NEW YORK (The Deal) -- Activist investor Elliott Asset Management suggested Polycom (PLCM) can become an "accretive M&A machine" in a Thursday letter, and urged the communications company to consider merging with Mitel  (MITL) .  

Shares of Polycom recently traded at $13.19, down 1.2% while Mitel fell by less than 1% to $8.15.

Polycom and Mitel are unified communications providers, offering phone, video conferencing and other services online.

Elliott portfolio manager Jesse Cohn wrote that the firm has invested about $100 million in each of the companies, 6.6% Polycom stake and 9.6% Mitel position. The firm has also invested in ShorTel  (SHOR) , which Mitel unsuccessfully pursued last year.

Cohn wrote that Polycom has a "track record of underperformance" making it one of the lowest-valued companies in enterprise software at five times Ebitda for the next 12 months. "In the last two years, Polycom has already responded by cutting costs, buying back stock and changing management; none of which has generated value to stockholders," he wrote.

Mitel CEO Richard McBee has advocated consolidation among the unified communications companies.

"It makes a lot of sense," Canaccord Genuity analyst Prabh Gowrisankaran said regarding Elliott's proposal.

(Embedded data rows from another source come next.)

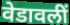
वेडावलीं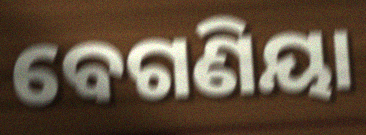
ବେଗଣିୟା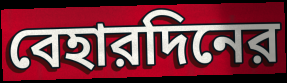
বেহারদিনের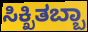
ಸಿಕ್ಖಿತಬ್ಬಾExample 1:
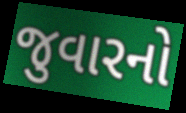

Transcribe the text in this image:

જુવારનો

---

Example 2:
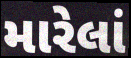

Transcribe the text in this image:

મારેલાં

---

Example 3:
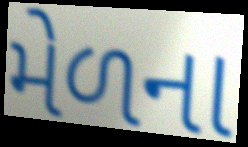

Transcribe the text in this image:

મેળના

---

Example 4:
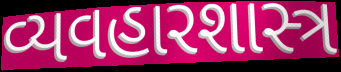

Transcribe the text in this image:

વ્યવહારશાસ્ત્ર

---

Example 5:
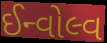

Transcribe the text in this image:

ઈન્વોલ્વ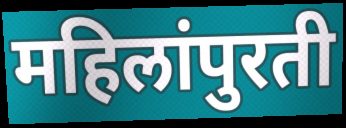
महिलांपुरती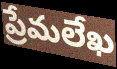
ప్రేమలేఖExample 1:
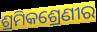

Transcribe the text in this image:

ଶ୍ରମିକଶ୍ରେଣୀର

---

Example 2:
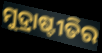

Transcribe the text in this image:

ମୁଦ୍ରାଷ୍ଟୀତିର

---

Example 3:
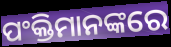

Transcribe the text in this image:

ପଂକ୍ତିମାନଙ୍କରେ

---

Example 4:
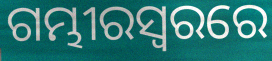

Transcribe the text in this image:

ଗମ୍ଭୀରସ୍ୱରରେ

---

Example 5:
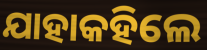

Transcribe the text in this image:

ଯାହାକହିଲେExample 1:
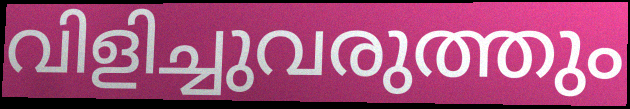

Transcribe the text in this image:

വിളിച്ചുവരുത്തും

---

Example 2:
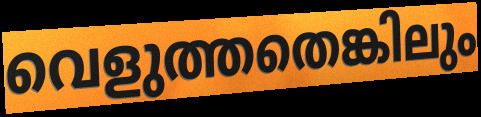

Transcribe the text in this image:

വെളുത്തതെങ്കിലും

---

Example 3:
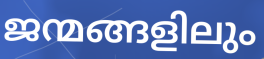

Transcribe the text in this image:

ജന്മങ്ങളിലും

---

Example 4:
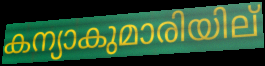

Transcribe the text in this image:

കന്യാകുമാരിയില്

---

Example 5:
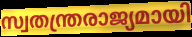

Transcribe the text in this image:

സ്വതന്ത്രരാജ്യമായി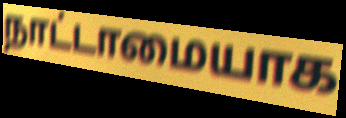
நாட்டாமையாக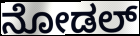
ನೋಡಲ್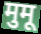
मुमू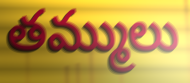
తమ్ములు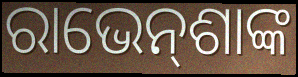
ରାଭେନ୍‌ଶାଙ୍କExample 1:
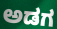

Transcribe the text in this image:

ಅಡಗ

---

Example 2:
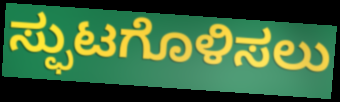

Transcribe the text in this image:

ಸ್ಫುಟಗೊಳಿಸಲು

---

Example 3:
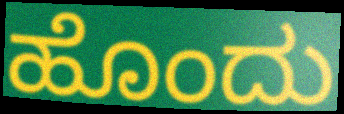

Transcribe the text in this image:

ಹೊಂದು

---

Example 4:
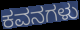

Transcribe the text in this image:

ಕವನಗಳು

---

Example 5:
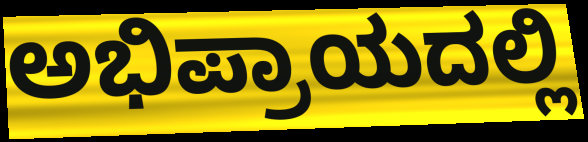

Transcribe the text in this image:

ಅಭಿಪ್ರಾಯದಲ್ಲಿ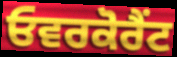
ਓਵਰਕੋਰੈਂਟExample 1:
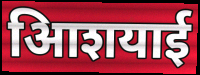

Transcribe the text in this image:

आिशयाई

Elliott suggested that the deal could generate $100 million to $150 million in savings and other benefits, while giving the companies greater scale. Mitel has already been an aggressive consolidator. "People were trying to figure out what the next target could be," Gowrisankaran said. "Mitel's balance sheet is highly leveraged it would be hard for them to pull off a bigger acquisition."

The company made an unsolicited bid to acquire ShoreTel for $574 million last year. Mitel abandoned the bid in November, citing the refusal of ShoreTel's board to negotiate. Shares of ShoreTel recently rose 0.6% to $8.25.

Last year, Mitel acquired Aastra Technologies for $470 million, Oaisys for $5.9 million in March and prairieFyre Software for $20 million.

Cohn suggested that the unified communications sector remains "ripe for consolidation," with "small competitors with low valuations and duplicative cost structures." If Polycom rolled up the sector, he wrote, the stock could gain more than 80%.

"We believe that the ideal consolidation strategy begins with a Polycom/Mitel combination, whether those companies stay public or go private," Cohn wrote.

The merged companies would have $2.5 billion in sales and could boost Ebitda to $500 million, Cohn suggested. The larger group could better compete with Cisco Systems  (CSCO - Get Report) .

If Polycom paid $10 per share for Mitel, Elliott suggested, the company could make a 95% return by the end of 2018.

If Mitel and Polycom merge, ShoreTel would be a logical next target. "They sell similar to Mitel but they are strong in the U.S.," Gowrisankaran said.

Elliott noted that ShoreTel has traded below Mitel's $8.50 takeout offer. "A combination between Mitel and ShoreTel made sense a year ago, and ShoreTel would still be a compelling acquisition target for a combined Polycom/ShoreTel.

Mitel said that it shares Elliott's views on consolidation, in a statement issued Thursday. "Mitel's senior management has consistently discussed its intention to consolidate the market, and in recent years has proactively leveraged M&A activity to successfully deliver shareholder value," the company stated.

Cohn pointed to a Sunnyvale, Calif., networking and security company Blue Coat Systems Inc. Thoma Bravo LLC bought the company in 2012 for $1.3 billion, and flipped the company to Bain Capital earlier this year for $2.4 billion.

A Mitel spokeswoman said the company is reviewing the filings. Representatives of Polycom could not immediately be reached.